Comment donc espérer qu’il comprendra ce qu’il n’a pas connu ?

Dieu n’est-il pas celui à qui l’amour humain porte ombrage ? Jésus ne l’a-t-il pas énoncé expressément : « Qui aime son père ou sa mère plus que moi n’est pas digne de moi ? » Dure, inflexible voix… Le Corbiau se retourne dans son lit et conclut, dure, inflexible, refusée tout entière : « Je ne suis pas digne. »

Mais les conclusions, chez elle, ne valent jamais que pour un temps. Ce temps écoulé, elle se retourne de l’autre côté, car une autre parole lui revient en mémoire, qui semble, celle-là, une promesse faite à l’amour humain : « Tout ce que vous lierez sur la terre sera lié dans le ciel. »

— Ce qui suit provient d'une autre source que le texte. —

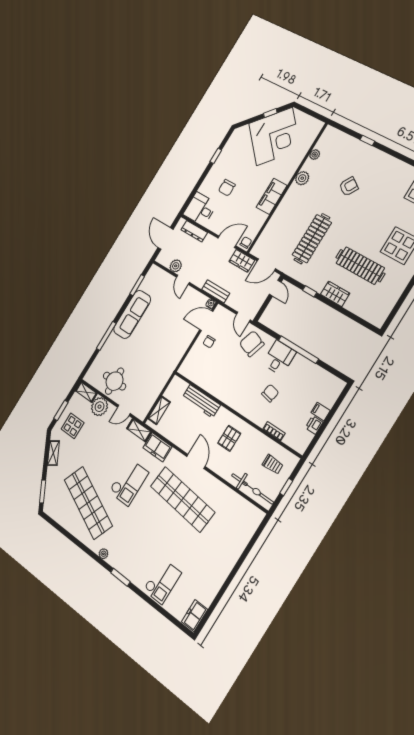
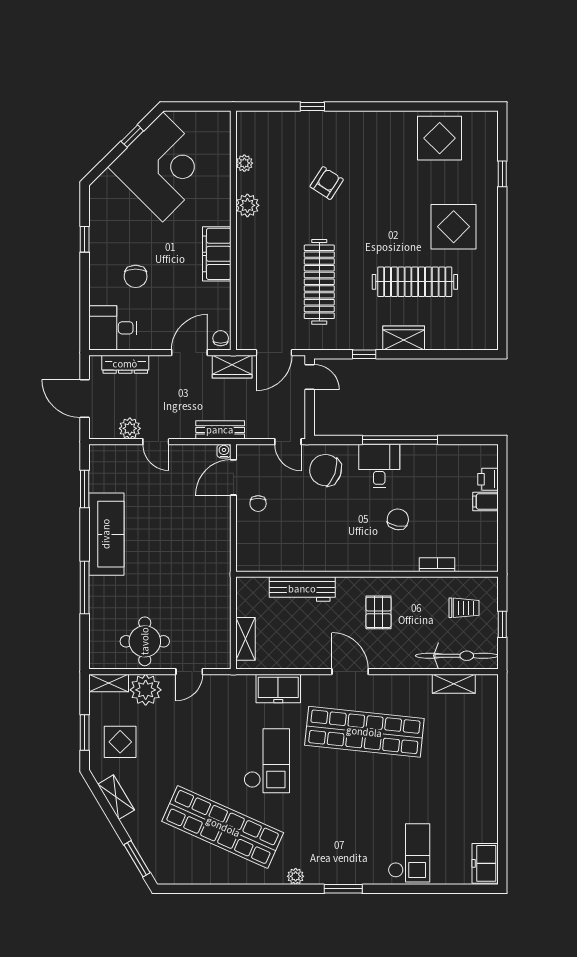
printer: (314, 425) -> (488, 479), moved
shelving: (139, 430) -> (454, 684), moved

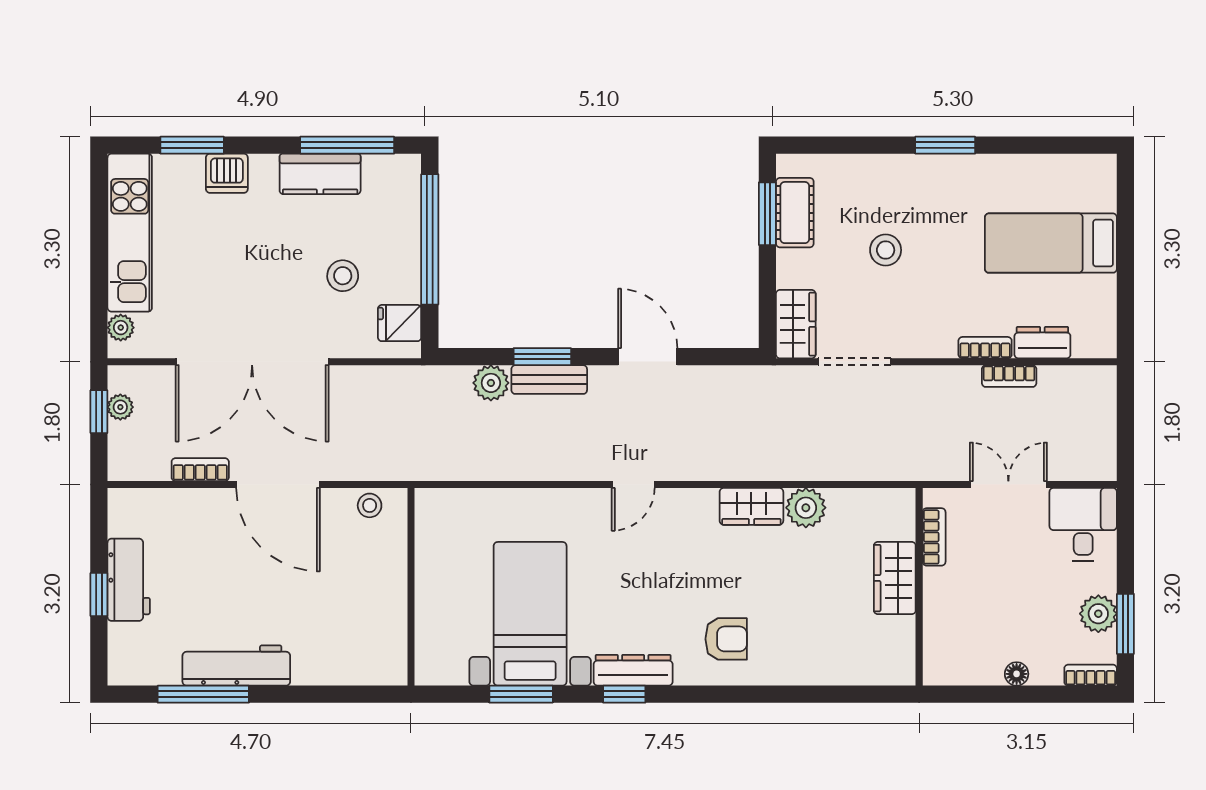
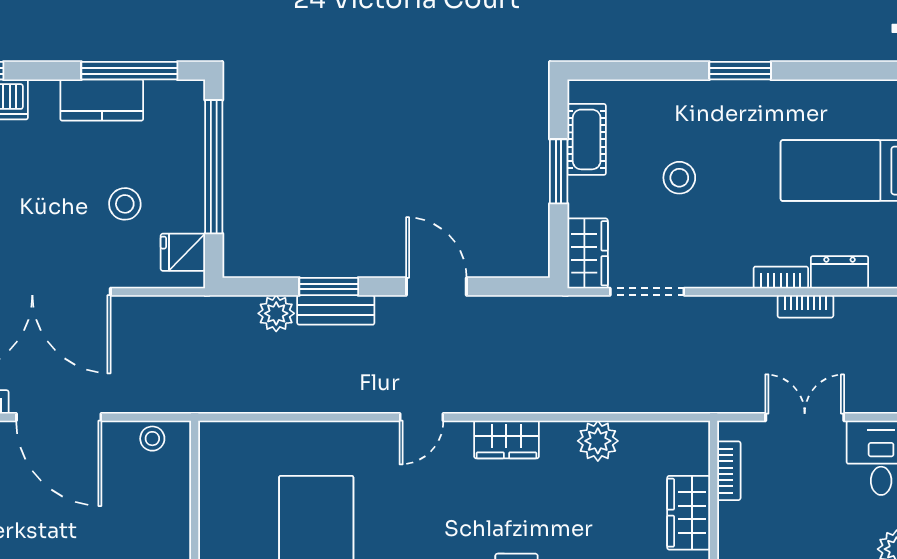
window: (767, 214) -> (559, 171), moved
wardrobe: (751, 506) -> (506, 439), moved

Elle n’est pas sûre que le ciel existe, non, malgré tout ce qu’on a pu lui dire… Mais il doit exister, pour que ceux qui se sont aimés sur terre s’y retrouvent. Si un seul restait dehors, dans les ténèbres extérieures, ce ne serait plus le ciel.

Liés dans le ciel, tous les quatre. La promesse est formelle.

Mais alors… Amédée ? Faut-il condamner Amédée à la solitude éternelle ? N’est-il pas assez malheureux déjà ?

Si on lui donnait à choisir à lui-même, que choisirait-il ? Songe-t-il parfois à son âme ?

Et si c’était son rôle, à elle, d’inviter Amédée à songer à son âme ? C’est peut-être cela que Dieu attend d’elle, ce Dieu lointain, qui n’est pas Jésus et dont elle admet l’existence comme elle admet la réalité historique du règne de Louis XIV ?

Si c’est cela que Dieu attend d’elle, elle n’a perdu que trop de temps. Il lui faut aller tout de suite trouver son oncle Amédée, qui travaille ou lit dans son bureau, longtemps après le coucher des enfants.